Je le cristallise et le dissous. Pourquoi ne pas le laisser tel que, dans sa propre dissolution avant qu’il ne se mette à dissoudre ce qu’il a généré ?

L’instant suivant, l’instant passé et l’instant présent, c’est le même et unique instant. Dans l’instant je prolonge l’instant pour en faire des instants, des histoires.
Fin des instants, fin des histoires en cet instant !

Mon histoire se réfère au passé fossile, à ce qui est mort.
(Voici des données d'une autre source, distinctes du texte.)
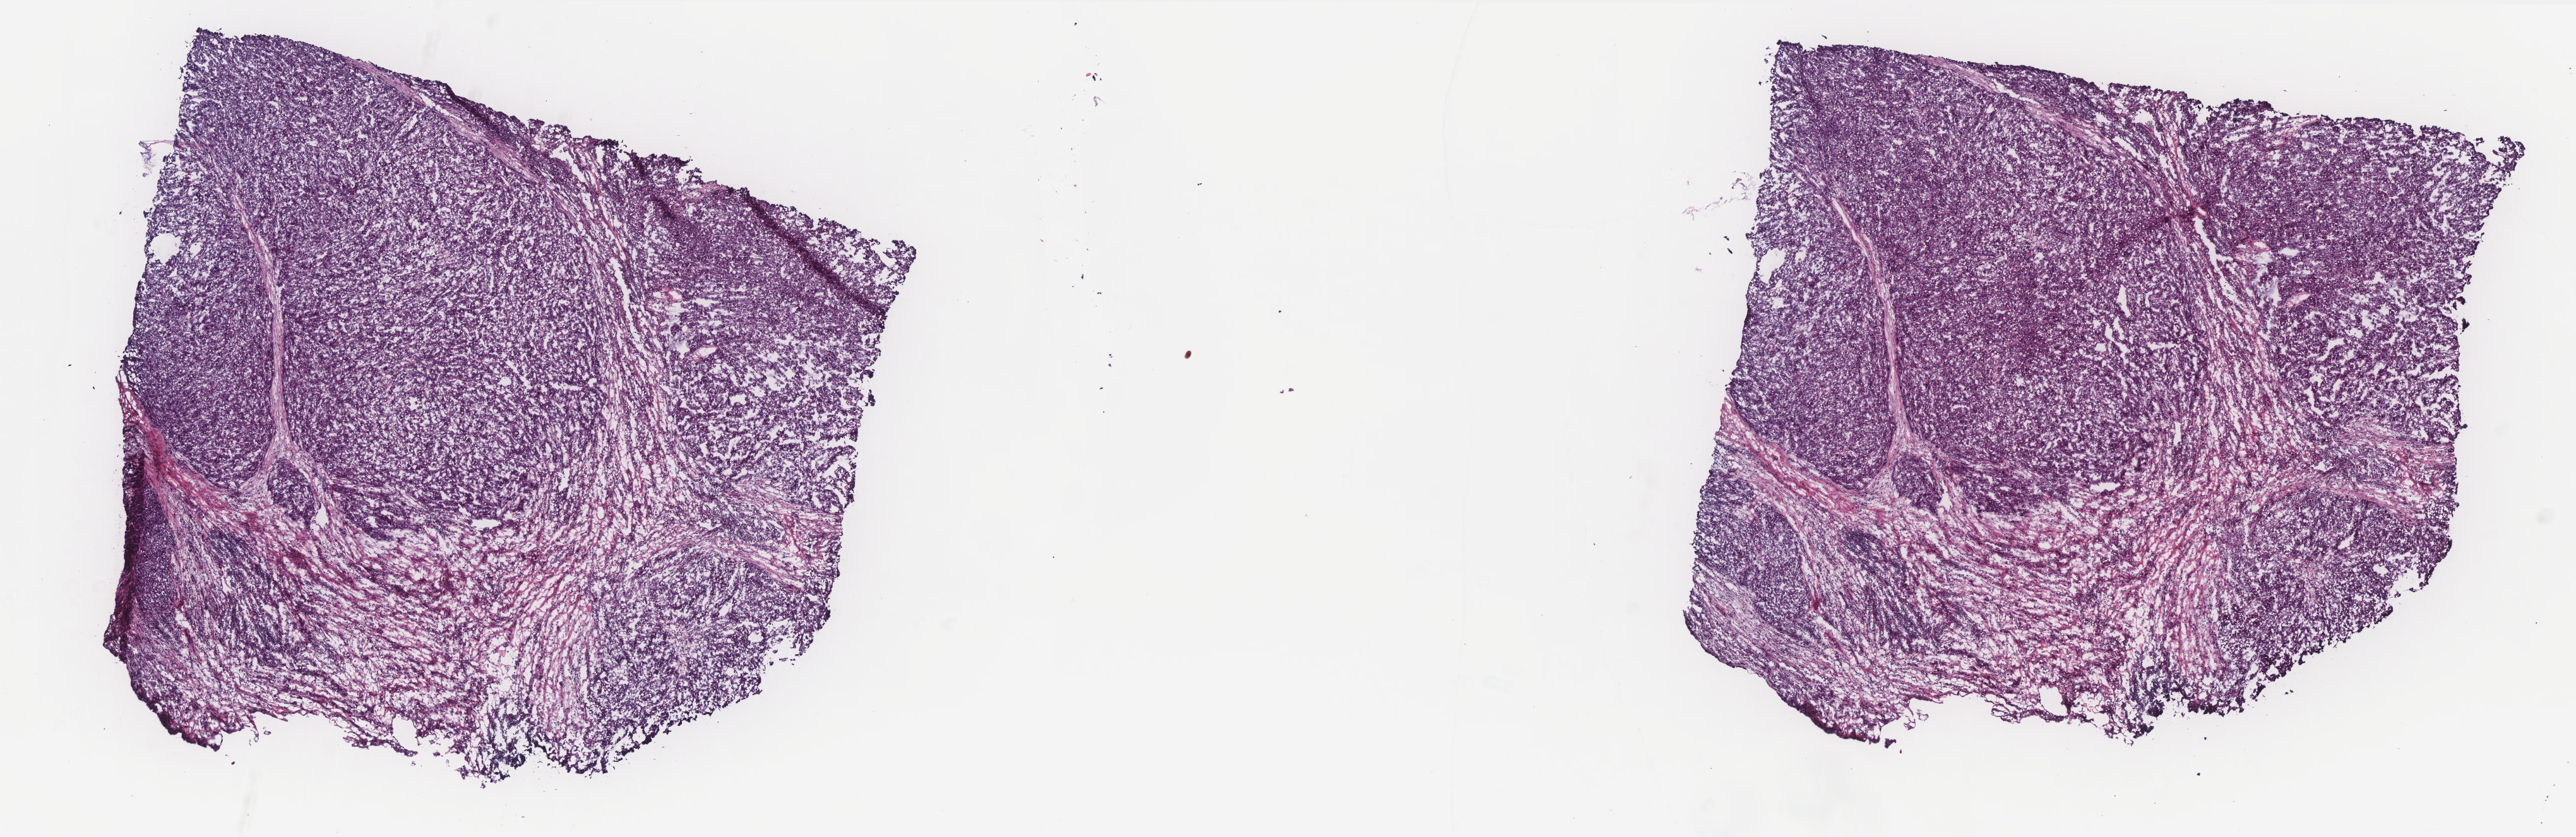
Whole-slide histology image, H&E-stained, low-resolution overview of the scanned area, about 16.4 x 5.3 mm; frozen section from the top of the tissue portion; primary tumour sample from the liver. Female, age 57 years at initial diagnosis. Slide review estimates, as recorded: tumour cells 85%, tumour nuclei 80%.
Pathologic diagnosis: Hepatocellular carcinoma, NOS.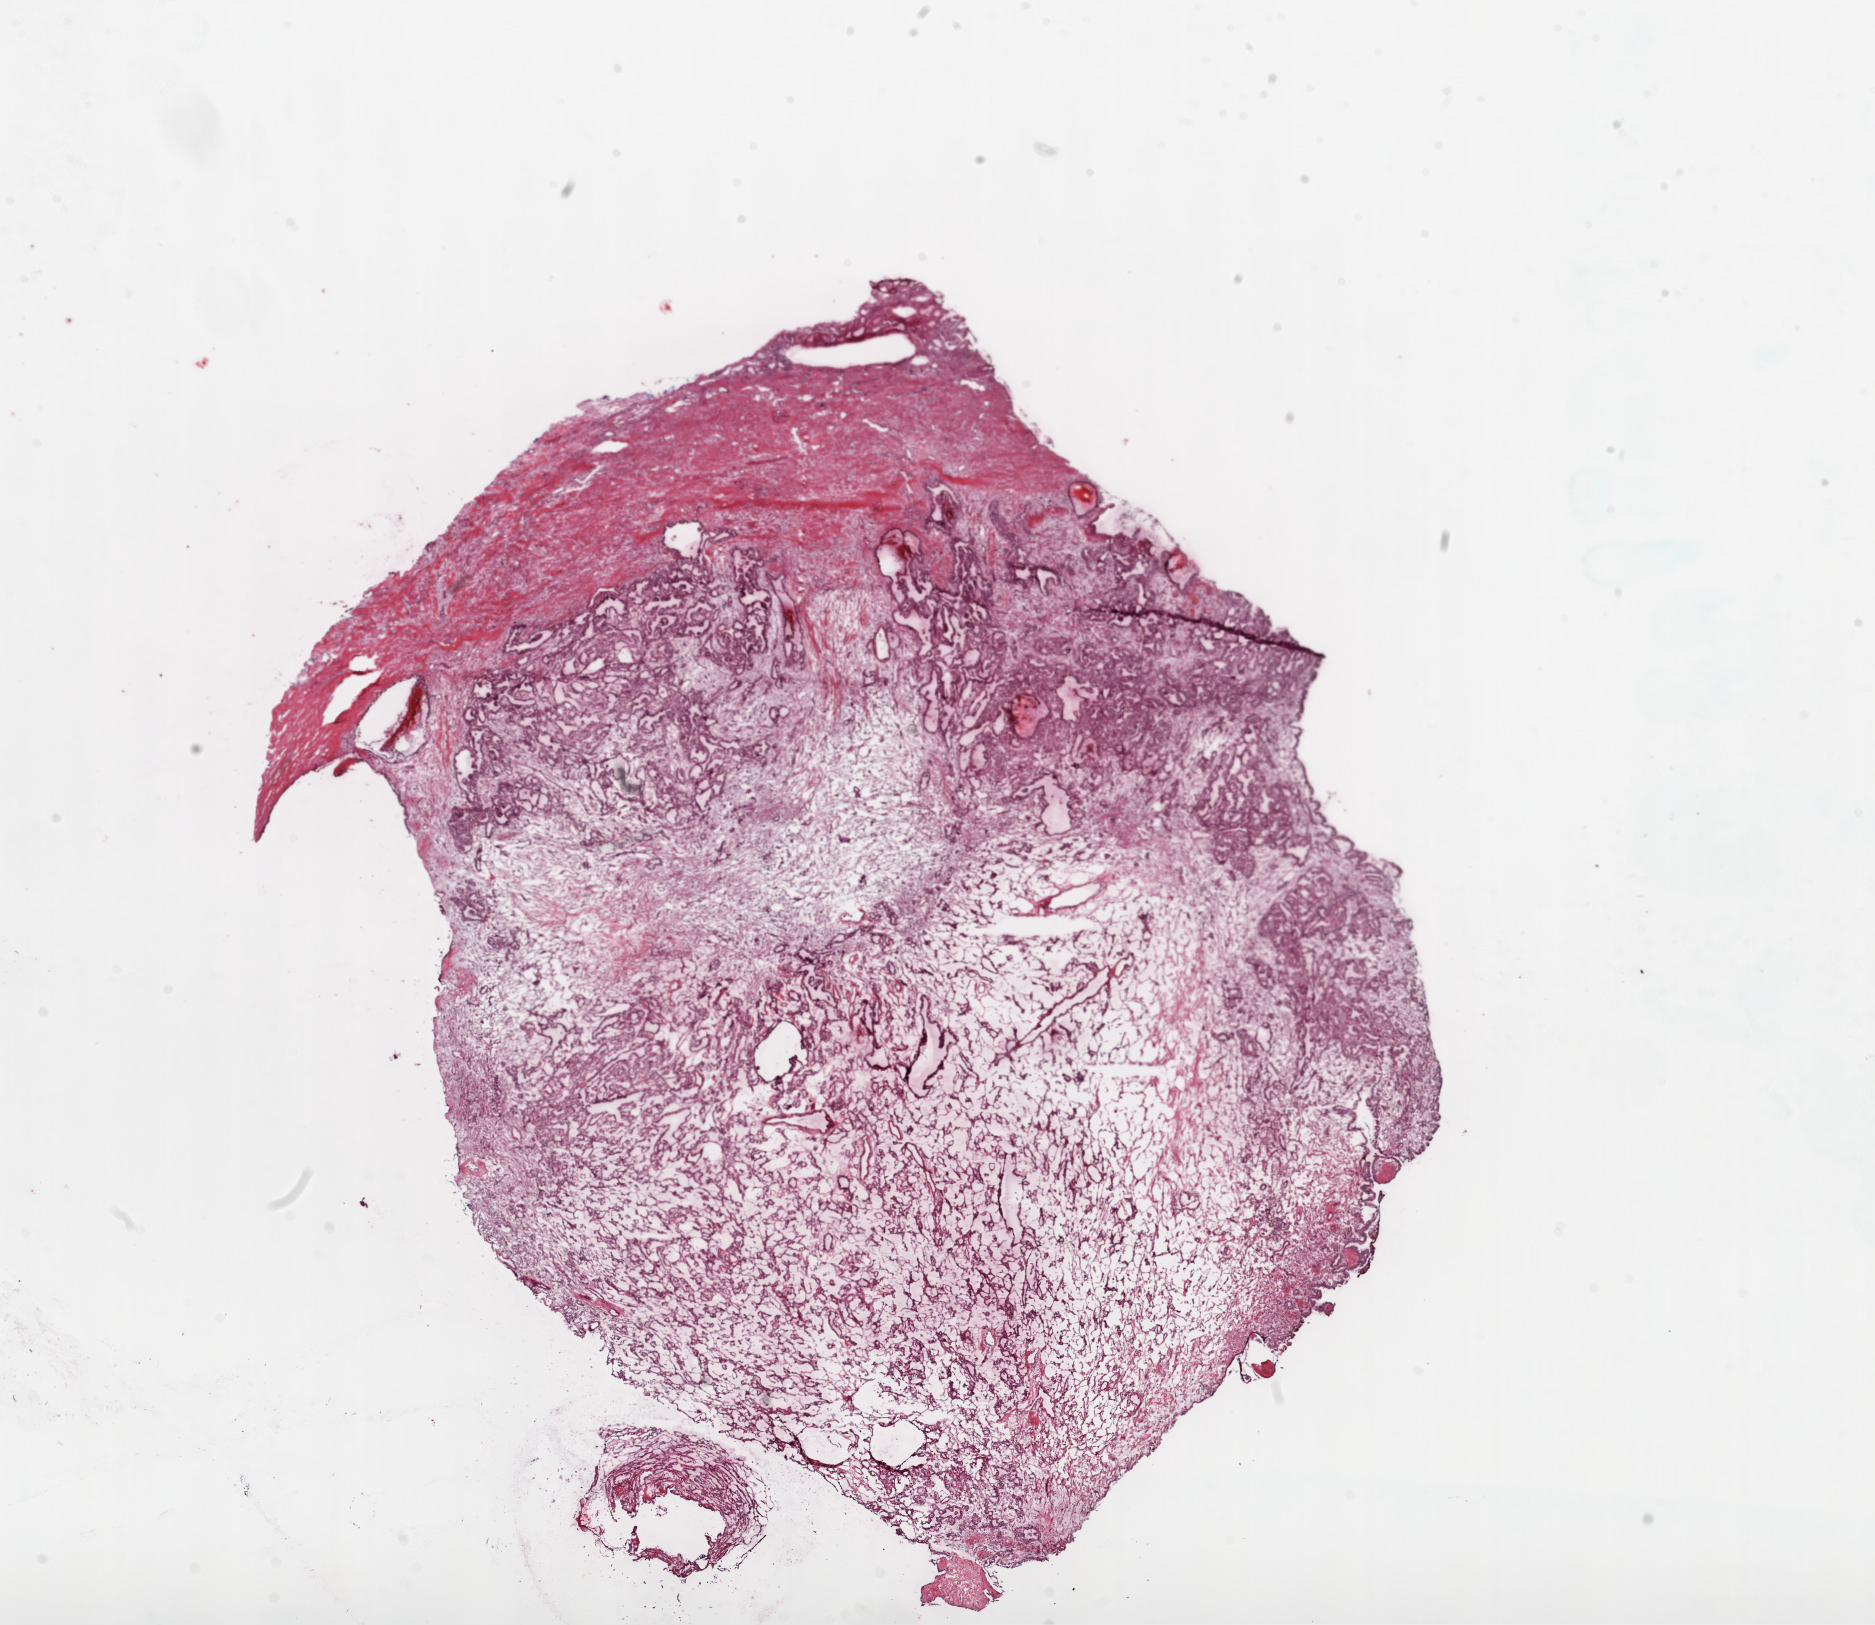
Digitized Hematoxylin and eosin (H&E) stained tissue section (whole slide) — whole scanned area (about 15.0 x 13.0 mm) shown as a low-resolution overview; frozen section; sample: primary tumour, kidney. Female patient; age at initial diagnosis 67 years. Histologic grade: G2 (moderately differentiated). Pathologist review of this section (percent, as recorded): tumour cells 80%, tumour nuclei 85%, normal cells 0%, stromal cells 20%, necrosis 0%.
Histologic diagnosis: Clear cell adenocarcinoma, NOS. TNM: T1a NX M0. AJCC pathologic stage: I. Laterality: right.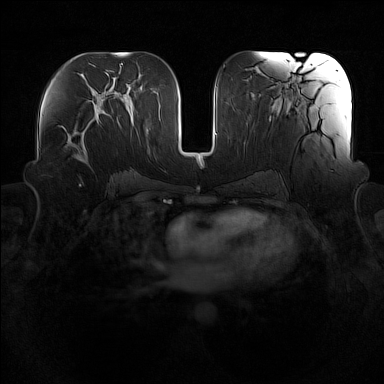
Breast MRI (dynamic contrast-enhanced), one axial slice. Slice 78 of 160 in the series (ordered by position). Dynamic contrast-enhanced series, time point 2 of 7 at this slice position (early post-contrast). 1.5 T. TE 1.8 ms, TR 5 ms. 384 × 384 image matrix. Female patient.
Structures marked on this image (semi-automatically segmented with operator editing):
- enhancing-tissue mask used for the functional tumour volume (all voxels passing the contrast-enhancement thresholds inside the analysis volume; usually the tumour): box from (x=58, y=114) to (x=101, y=164) px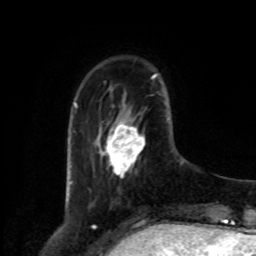
Breast MRI, one axial slice; position 22 of 80 along the scan axis; cropped to one breast; dynamic contrast-enhanced series, time point 2 of 8 at this slice position (early post-contrast); 1.5 T; TE 4.2 ms, TR 7 ms; 2 mm slice thickness; 256 × 256 image matrix, field of view 175 × 175 mm. Female patient.
Structures marked on this image (semi-automatically segmented with operator editing):
- enhancing-tissue mask used for the functional tumour volume (all voxels passing the contrast-enhancement thresholds inside the analysis volume; usually the tumour): bounding box <105,121,145,177> (left, top, right, bottom; pixels)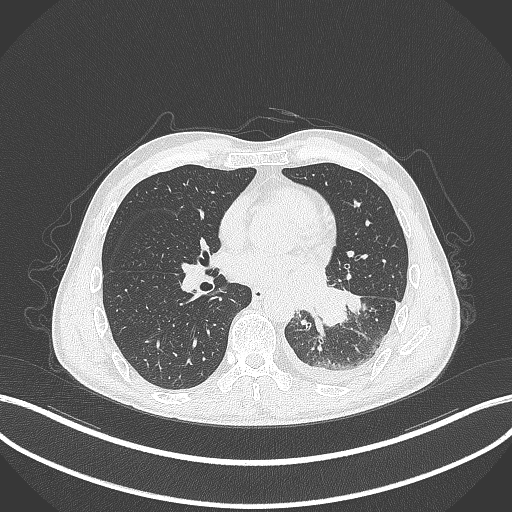
Chest CT, one axial slice. Reconstruction kernel B70f. 120 kVp. Lung window (W 1500 / L -600 HU). 1 mm slice thickness. 512 × 512 image matrix, field of view 400 × 400 mm. Male patient, age 47 years. Case-level facts recorded for this patient, not image findings: clinical TNM (as recorded): T3 N1 M1c.
Outlined on this slice (rectangle marked by the reading radiologist):
- lung tumour (recorded histology: small cell carcinoma): bounding box <310,285,348,330> (left, top, right, bottom; pixels)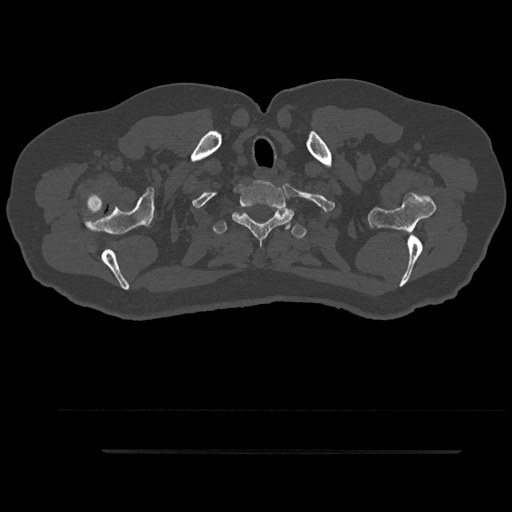
CT including the spine, one axial slice; position 790 of 797 along the scan axis; 120 kVp; bone window (W 1800 / L 400 HU); 0.5 mm slice thickness; 512 × 512 image matrix. Male patient, age 63 years. From the clinical record (not read from this slice): primary cancer: renal.
Outlined on this slice (semi-automatically segmented with operator editing):
- T1 vertebra: box from (x=232, y=185) to (x=295, y=245) px
- T2 vertebra: (x=213, y=212)–(x=306, y=239)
Le futur me vole l’instant et me tue.
Ici et maintenant je suis complètement libre
– si je ne pense pas au passé
– si je ne pense pas au futur nécessairement structuré par le passé qui peut être cet instant même, qui est cet instant.
Bouddha en cet instant !
Etre très ordinaire dans tous ces instants.
Je n’attends pas demain.

Le karma passé s’actualise dans le présent et ne peut s’actualiser que dans le présent. Le karma ne peut pas se réaliser à un autre moment que cet instant. Cet instant est celui de ma liberté. Cet instant est ma liberté.
Là est le sens du Zen.
La phrase précédent est encore une liane parasite, un pointeur vers le passé.
Infiniment chercher à comprendre infiniment !
En fait je sais, tu sais. Mais parce que ne suis pas sûr que je sais et que tu n’est pas sûr non plus, nous ne savons plus. Et pourtant nous savons très bien.